With simple solar torches and lanterns, the price points are low enough that relatively large sales can take place over the counter at local shops. Moving up to small household systems, even off the shelf pico units, introduces price barriers to over the counter transactions. Pay-as-you-go (PAYG) models can help households to purchase pico units on installments.

mKopa has proven PAYG works at a scale that continues to impress with its growth built on a mobile money backbone. In January 2015, mKopa was moving more than 500 units per day. For other businesses, risk guarantees, often through external support, can make larger orders possible and drive scale.

The million-dollar question, specifically in the donor community: Is there commercial viability in any of these ventures?

The Zambian Context

Mobile money is what puts the “go” in PAYG and mobile transfers are growing in Zambia. Examples are found everywhere.

  • MTN and Cargill have a partnership to pay farmworkers in Eastern Province on MTN money.
  • Airtel has similar partnerships and penetration.
  • Cross-network payment companies, notably Zoona, are growing, with more than 700 agents now. It plans to more than double that to 1800 agents by end of 2015.
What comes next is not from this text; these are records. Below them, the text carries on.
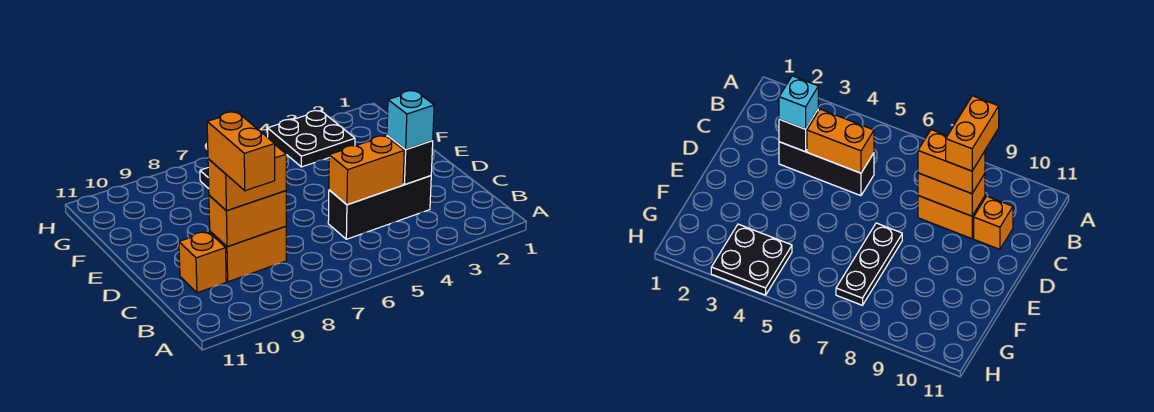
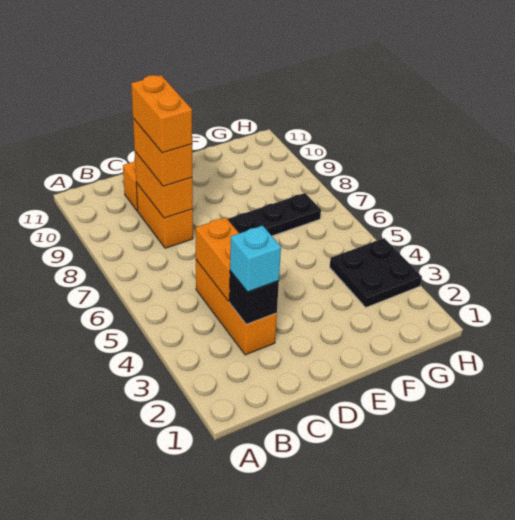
orange brick B9:C9 level 4 -> orange brick C8:C9 level 4
black brick C3:C5 level 1 -> orange brick C3:C5 level 1

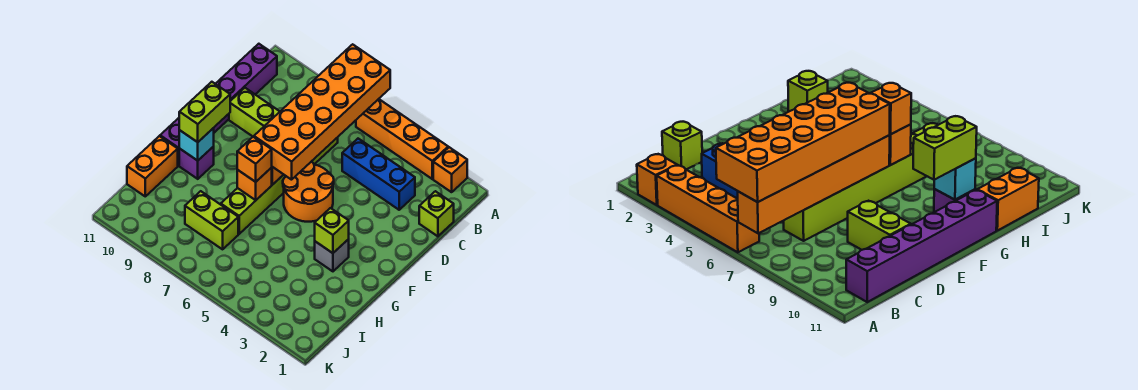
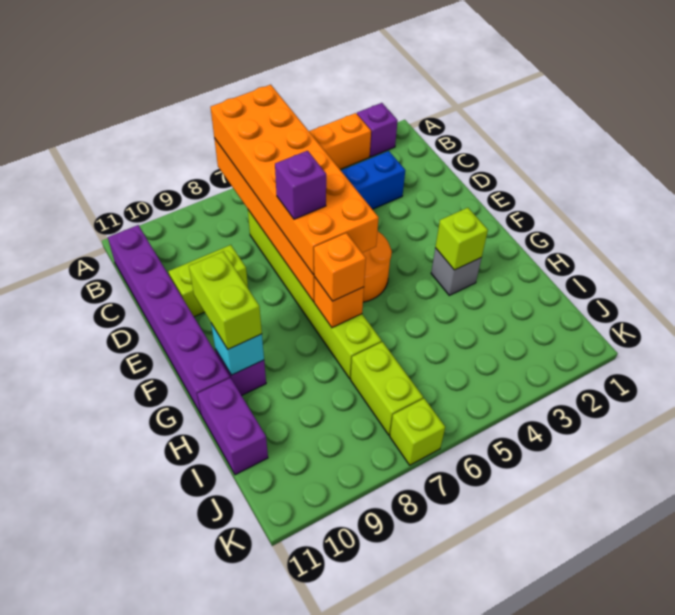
orange brick A2 level 1 -> purple brick A2 level 1
lime brick C1 level 1 -> lime brick K7 level 1
none -> purple brick E7 level 4
orange brick H11:I11 level 1 -> purple brick H11:I11 level 1
lime brick I7:I8 level 1 -> lime brick I7:J7 level 1

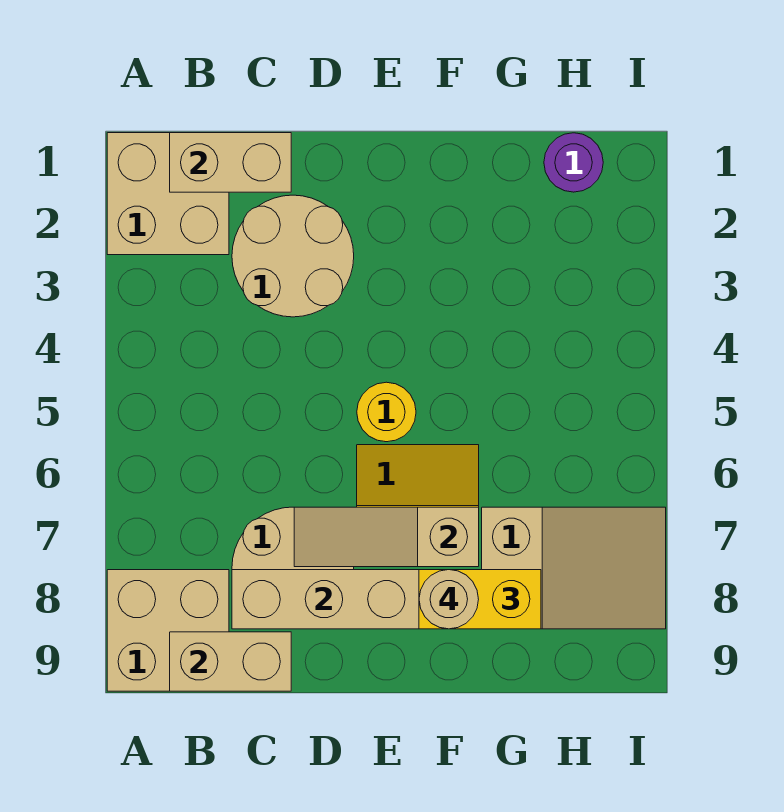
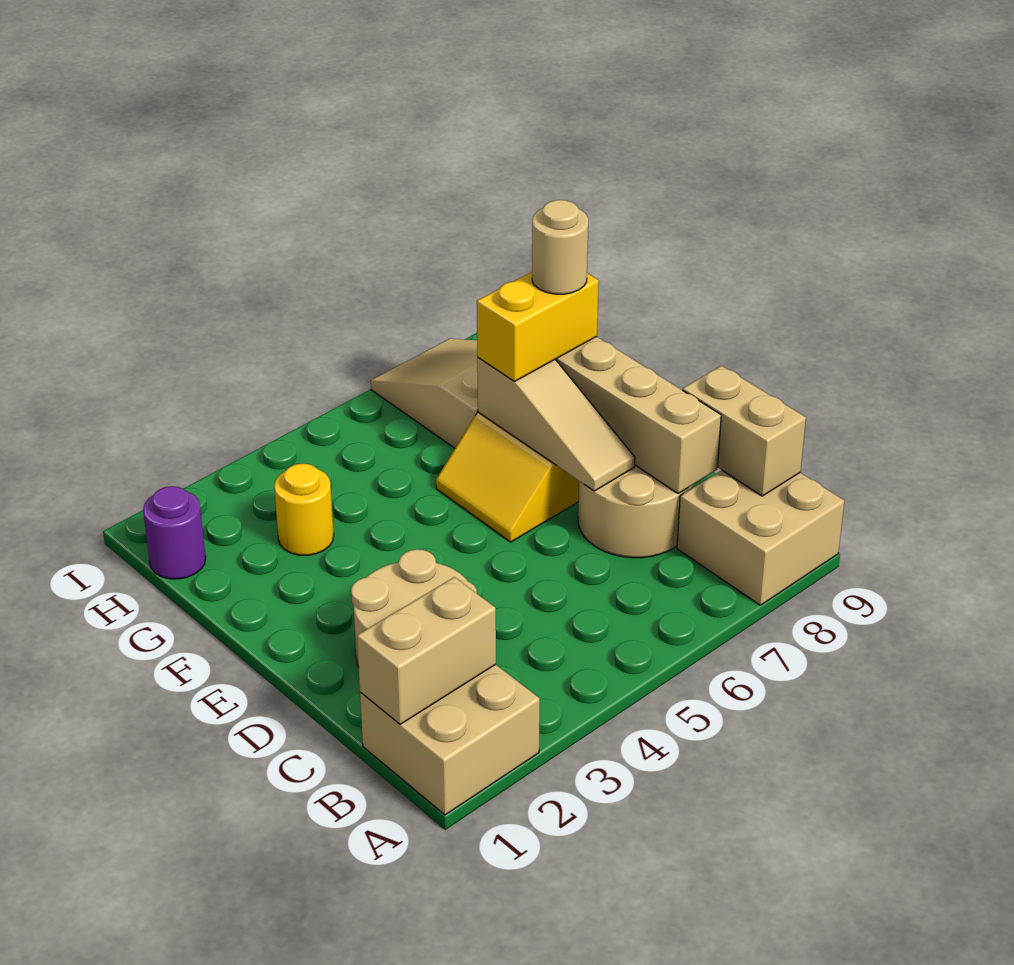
tan brick B1:C1 level 2 -> tan brick B1:B2 level 2
yellow round brick E5 level 1 -> yellow round brick G3 level 1
yellow brick F8:G8 level 3 -> yellow brick F7:F8 level 3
In a country of 14 million, Zambia probably would need more 6,000 agents to get market coverage like Kenya’s (although as more people keep cash on phones, they may be less likely to convert it to paper).

However, in the solar lighting PAYG discussion it is important to remember that mobile money development is far more nascent in Zambia than in the neighboring East African context. The actual usage of mobile money is low especially outside of urban areas, although registration may be almost 50%, often because of default registration by MNOs. There is also a need to address the lack of a savings culture, as well as to look at the gendered aspects of both solar and mobile money adaptation.

What About P2P Micro-lending?

With mobile platforms and notable integration with Facebook, does Zidisha bring a new model that can scale without the middleman MFI? How well will it support businesses looking for a loan to buy a shipment of new solar units? Or households looking to move up the energy ladder away from paraffin? While it’s impact remains to be seen, it offers a unique model and is part of the Vitalite rollout in Zambia this year.

Overall, the consensus from the Technology Salon Lusaka on “What is the Solar Power Opportunity in Southern Africa?” is that growing demand for solar will drive mobile money adoption, and the more that consumers use mobile money, the more likely they will feel comfortable paying for the (solar) light with their phone.